En la guardia de babor, bajo el mando del señor Blanky, aquella noche oscura estaba Alexander Berry, de treinta y cinco años de edad, un hombre que no era especialmente inteligente pero sí formal y fiable en las jarcias, así como John Handford y David Leys. Este último hombre, Leys, ahora de guardia a proa, acababa de cumplir cuarenta en noviembre y los hombres habían celebrado una fiesta en el castillo de proa para él. Pero Leys no era el mismo que se había enrolado en el Servicio de Descubrimientos dos años y medio antes. A principios de noviembre, justo unos pocos días antes de que el soldado Heather hubiera acabado con los sesos desparramados mientras hacía guardia a estribor y el joven Bill Strong y Tom Evans hubiesen desaparecido, Davey Leys simplemente se había ido a su hamaca y había dejado de hablar. Durante casi tres semanas, Leys se quedó «ido», con los ojos abiertos, mirando a la nada, sin responder a las voces, llamas, sacudidas, gritos o pellizcos. Durante la mayor parte de ese tiempo estuvo en la enfermería, echado junto al pobre soldado Heather, que de alguna manera conseguía seguir respirando aunque tenía el cráneo abierto y había perdido parte de los sesos. Mientras Heather yacía allí jadeando, Davey continuaba echado en silencio, mirando sin parpadear hacia el techo, como si ya estuviera muerto.

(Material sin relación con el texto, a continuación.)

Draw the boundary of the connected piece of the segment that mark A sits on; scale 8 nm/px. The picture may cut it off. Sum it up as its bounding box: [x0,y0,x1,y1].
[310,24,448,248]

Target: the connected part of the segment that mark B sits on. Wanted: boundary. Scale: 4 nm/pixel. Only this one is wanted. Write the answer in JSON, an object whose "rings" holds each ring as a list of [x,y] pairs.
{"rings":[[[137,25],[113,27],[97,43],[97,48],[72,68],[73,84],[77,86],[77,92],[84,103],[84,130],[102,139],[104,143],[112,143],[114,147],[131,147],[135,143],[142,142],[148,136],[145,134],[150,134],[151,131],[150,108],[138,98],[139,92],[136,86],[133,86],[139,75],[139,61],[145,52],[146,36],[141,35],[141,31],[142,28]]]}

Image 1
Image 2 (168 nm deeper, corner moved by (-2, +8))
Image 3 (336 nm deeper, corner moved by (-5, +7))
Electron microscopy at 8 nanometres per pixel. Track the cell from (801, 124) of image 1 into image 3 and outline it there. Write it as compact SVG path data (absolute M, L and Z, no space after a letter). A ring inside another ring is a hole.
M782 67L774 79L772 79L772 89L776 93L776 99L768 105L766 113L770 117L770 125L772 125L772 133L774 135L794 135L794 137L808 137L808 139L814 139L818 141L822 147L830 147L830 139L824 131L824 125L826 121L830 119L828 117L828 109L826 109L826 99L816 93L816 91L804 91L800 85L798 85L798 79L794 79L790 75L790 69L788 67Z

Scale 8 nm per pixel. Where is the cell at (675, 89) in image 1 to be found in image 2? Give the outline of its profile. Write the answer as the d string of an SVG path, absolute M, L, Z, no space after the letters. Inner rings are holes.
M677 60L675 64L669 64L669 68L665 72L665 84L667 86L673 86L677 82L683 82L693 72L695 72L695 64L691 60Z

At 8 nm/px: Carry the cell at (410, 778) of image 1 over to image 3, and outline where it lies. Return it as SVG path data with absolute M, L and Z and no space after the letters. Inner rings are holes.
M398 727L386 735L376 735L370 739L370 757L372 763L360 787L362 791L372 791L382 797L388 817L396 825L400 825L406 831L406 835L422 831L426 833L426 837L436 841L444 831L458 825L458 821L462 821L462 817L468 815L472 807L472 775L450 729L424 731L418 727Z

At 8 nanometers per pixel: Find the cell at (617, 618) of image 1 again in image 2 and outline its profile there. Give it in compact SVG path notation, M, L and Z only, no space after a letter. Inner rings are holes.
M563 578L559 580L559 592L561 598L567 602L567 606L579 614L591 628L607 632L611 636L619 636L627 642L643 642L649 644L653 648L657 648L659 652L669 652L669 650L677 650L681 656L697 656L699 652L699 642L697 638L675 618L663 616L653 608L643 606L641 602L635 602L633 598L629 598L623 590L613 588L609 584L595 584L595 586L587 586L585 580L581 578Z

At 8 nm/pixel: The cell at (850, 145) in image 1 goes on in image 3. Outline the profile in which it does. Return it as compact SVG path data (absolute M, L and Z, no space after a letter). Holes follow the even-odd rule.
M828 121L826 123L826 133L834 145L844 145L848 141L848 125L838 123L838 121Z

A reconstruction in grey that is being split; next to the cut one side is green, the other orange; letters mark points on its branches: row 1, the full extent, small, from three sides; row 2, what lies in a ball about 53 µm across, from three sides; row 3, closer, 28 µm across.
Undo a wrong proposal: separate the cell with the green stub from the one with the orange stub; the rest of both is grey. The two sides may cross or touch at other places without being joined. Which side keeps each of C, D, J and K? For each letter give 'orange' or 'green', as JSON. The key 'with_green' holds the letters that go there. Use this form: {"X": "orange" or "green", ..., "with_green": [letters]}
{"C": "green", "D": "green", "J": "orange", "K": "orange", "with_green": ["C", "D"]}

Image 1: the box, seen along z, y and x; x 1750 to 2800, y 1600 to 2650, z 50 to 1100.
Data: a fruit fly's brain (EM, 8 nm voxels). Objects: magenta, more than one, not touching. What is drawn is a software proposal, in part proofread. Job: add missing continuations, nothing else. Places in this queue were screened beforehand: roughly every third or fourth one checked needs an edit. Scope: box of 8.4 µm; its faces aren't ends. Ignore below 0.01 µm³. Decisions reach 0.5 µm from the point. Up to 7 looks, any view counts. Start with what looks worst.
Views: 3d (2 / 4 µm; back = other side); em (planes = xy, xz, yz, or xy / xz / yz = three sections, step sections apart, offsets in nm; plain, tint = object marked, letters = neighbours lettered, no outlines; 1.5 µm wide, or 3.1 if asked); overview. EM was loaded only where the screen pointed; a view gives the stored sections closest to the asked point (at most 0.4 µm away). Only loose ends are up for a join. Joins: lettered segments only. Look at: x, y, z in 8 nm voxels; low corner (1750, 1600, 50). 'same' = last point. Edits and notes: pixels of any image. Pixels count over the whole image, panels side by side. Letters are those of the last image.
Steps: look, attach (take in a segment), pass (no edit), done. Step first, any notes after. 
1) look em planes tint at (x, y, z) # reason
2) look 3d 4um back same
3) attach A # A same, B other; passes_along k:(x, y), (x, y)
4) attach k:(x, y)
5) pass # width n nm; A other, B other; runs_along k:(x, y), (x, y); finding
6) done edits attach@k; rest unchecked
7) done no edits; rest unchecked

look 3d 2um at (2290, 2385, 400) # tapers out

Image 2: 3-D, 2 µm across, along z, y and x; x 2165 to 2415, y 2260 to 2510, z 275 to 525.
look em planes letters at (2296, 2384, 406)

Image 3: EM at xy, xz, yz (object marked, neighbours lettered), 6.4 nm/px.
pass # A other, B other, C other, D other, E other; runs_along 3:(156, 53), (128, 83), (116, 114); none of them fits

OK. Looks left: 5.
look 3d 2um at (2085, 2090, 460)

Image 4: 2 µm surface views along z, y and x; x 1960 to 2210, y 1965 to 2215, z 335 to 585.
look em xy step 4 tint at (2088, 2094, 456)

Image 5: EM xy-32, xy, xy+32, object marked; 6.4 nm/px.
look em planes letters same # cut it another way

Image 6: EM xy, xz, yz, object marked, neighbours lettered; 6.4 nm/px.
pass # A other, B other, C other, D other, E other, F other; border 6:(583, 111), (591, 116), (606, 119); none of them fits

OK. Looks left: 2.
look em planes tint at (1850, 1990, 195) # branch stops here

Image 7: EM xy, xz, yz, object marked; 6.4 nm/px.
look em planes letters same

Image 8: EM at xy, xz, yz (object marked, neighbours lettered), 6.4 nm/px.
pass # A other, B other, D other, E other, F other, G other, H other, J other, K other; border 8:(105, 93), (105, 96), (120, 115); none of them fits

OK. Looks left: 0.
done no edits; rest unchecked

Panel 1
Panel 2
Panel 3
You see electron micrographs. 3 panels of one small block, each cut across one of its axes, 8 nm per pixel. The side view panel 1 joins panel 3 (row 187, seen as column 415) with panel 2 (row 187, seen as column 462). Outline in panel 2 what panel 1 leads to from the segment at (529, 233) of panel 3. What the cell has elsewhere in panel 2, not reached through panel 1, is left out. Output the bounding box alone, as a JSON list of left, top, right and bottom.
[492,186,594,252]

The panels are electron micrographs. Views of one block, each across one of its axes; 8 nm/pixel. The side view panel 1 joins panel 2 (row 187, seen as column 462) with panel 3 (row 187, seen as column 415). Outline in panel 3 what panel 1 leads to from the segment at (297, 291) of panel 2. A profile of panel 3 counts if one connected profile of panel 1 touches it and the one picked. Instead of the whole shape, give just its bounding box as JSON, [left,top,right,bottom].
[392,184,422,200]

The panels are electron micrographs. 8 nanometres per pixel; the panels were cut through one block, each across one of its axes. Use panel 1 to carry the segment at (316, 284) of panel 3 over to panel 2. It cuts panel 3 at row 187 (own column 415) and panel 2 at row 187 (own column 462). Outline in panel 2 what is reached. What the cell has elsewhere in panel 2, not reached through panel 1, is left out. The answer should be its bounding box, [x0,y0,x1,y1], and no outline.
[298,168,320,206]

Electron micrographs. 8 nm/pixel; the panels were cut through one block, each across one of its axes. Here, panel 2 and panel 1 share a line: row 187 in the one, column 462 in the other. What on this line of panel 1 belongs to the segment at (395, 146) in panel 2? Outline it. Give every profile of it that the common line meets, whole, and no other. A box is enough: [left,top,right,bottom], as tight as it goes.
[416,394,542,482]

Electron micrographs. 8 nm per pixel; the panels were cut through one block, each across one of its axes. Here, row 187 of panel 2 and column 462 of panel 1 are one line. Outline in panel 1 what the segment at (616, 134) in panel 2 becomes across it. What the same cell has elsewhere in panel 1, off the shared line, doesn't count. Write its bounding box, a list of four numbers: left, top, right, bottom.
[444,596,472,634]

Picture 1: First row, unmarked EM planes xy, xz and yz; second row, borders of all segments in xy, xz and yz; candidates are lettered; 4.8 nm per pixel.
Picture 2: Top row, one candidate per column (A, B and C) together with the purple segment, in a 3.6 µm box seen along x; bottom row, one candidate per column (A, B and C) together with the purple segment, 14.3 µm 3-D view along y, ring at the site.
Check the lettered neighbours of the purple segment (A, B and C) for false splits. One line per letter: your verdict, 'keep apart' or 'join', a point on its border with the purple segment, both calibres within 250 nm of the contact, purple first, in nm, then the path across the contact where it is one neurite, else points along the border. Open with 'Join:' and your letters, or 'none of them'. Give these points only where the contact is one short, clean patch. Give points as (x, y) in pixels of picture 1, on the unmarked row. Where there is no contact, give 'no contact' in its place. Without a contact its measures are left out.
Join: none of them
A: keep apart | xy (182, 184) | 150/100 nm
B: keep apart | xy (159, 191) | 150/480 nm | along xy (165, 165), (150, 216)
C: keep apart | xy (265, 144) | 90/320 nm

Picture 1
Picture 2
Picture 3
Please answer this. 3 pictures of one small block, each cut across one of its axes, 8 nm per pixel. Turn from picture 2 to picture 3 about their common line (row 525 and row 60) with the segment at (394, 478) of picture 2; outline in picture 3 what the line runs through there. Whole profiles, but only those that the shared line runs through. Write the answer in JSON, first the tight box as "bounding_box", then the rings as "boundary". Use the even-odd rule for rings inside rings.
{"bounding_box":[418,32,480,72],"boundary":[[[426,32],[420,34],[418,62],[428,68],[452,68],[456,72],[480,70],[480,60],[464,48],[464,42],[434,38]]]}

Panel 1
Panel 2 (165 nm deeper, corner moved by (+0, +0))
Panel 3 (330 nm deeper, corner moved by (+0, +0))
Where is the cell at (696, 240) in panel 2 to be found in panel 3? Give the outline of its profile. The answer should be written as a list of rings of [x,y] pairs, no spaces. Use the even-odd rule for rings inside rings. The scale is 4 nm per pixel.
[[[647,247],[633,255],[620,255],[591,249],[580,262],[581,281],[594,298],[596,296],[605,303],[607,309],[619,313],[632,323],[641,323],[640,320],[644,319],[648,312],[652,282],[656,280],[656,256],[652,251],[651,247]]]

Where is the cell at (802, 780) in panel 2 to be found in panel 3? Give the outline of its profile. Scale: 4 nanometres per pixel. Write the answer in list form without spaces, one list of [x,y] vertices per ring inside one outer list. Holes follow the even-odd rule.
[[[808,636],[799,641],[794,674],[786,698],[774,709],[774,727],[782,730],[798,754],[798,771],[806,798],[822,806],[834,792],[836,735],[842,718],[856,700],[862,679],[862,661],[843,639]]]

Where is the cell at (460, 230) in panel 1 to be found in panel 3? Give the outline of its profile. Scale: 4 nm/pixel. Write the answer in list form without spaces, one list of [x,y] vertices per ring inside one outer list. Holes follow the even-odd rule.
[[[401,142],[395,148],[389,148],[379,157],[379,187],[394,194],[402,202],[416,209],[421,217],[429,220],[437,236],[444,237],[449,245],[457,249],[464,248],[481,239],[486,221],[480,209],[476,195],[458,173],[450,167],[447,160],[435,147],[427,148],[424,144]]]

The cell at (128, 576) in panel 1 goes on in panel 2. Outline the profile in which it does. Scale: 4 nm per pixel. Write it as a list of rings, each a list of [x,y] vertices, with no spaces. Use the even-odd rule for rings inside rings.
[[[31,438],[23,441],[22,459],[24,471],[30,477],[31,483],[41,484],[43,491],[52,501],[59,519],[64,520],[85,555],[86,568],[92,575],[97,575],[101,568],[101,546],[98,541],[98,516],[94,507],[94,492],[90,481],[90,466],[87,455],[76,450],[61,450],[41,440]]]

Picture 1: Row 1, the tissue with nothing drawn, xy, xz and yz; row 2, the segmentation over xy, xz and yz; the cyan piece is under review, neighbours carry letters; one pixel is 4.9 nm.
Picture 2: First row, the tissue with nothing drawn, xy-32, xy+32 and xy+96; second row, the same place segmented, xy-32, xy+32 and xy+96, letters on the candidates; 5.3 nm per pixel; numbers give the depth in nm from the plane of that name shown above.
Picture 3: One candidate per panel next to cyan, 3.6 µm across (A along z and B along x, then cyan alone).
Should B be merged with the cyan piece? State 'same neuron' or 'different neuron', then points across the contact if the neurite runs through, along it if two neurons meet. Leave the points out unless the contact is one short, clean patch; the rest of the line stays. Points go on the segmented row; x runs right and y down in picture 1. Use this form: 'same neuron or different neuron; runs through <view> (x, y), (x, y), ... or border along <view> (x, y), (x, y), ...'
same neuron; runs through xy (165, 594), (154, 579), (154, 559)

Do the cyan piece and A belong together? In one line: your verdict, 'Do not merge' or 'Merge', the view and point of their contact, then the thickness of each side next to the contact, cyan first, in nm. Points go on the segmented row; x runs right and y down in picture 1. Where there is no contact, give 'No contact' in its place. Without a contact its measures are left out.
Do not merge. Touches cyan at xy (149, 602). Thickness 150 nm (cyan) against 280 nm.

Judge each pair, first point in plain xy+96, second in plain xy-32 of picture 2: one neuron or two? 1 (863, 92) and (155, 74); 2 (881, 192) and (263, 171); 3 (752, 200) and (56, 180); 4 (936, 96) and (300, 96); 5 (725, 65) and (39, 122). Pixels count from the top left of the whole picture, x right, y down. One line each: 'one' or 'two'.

Luego, igual que había empezado, el ataque terminó, y Davey volvió otra vez a ser como antes. O casi. Había recuperado el apetito, ya que casi había perdido nueve kilos durante el tiempo que pasó fuera de su cuerpo, pero el antiguo sentido del humor de Davey Ley había desaparecido, y también su sonrisa fácil, juvenil, y su disposición a participar en las conversaciones del castillo de proa durante las tardes libres o la cena. Del mismo modo, el pelo de Davey, que era de un marrón rojizo intenso la primera semana de noviembre, se había vuelto completamente blanco cuando salió de su espanto. Algunos de los hombres decían que
Lady Silenciosa
le había echado un maleficio a Leys.
Thomas Blanky, patrón del hielo desde hacía más de treinta años, no creía en maleficios. Se avergonzaba de los hombres que llevaban garras, dientes y rabos de osos polares como amuletos contra el mal de ojo. Sabía que algunos de los hombres menos educados, centrados en torno al ayudante del calafatero, Cornelius Hickey, que a Blanky nunca le había gustado ni respetaba, hacían correr la voz de que la Criatura dej Hielo era una especie de demonio o diablo
(«Daemon»
o «diablo», como su capitán había dicho que se pronunciaban en aquel extraño
Libro de Leviatán),
y algunos en torno a Hickey estaban haciendo ya sacrificios al monstruo, colocándolos en el exterior del pañol de cables, en la bodega, donde, según sabía todo el mundo, estaba
Lady Silenciosa
, que obviamente era una bruja esquimal, y que parecía ser gran sacerdotisa de aquel culto, o más bien Hickey era el sacerdote y Manson el acólito, que hacía todo lo que decía Hickey, y ambos parecían ser los únicos a los que se permitía llevar las diversas ofrendas abajo, a la bodega. Blanky había bajado a aquella oscuridad, helada y con un hedor sulfuroso recientemente; le dio mucho asco ver pequeños platos de peltre con comida, velas a medio quemar y diminutas copitas de ron.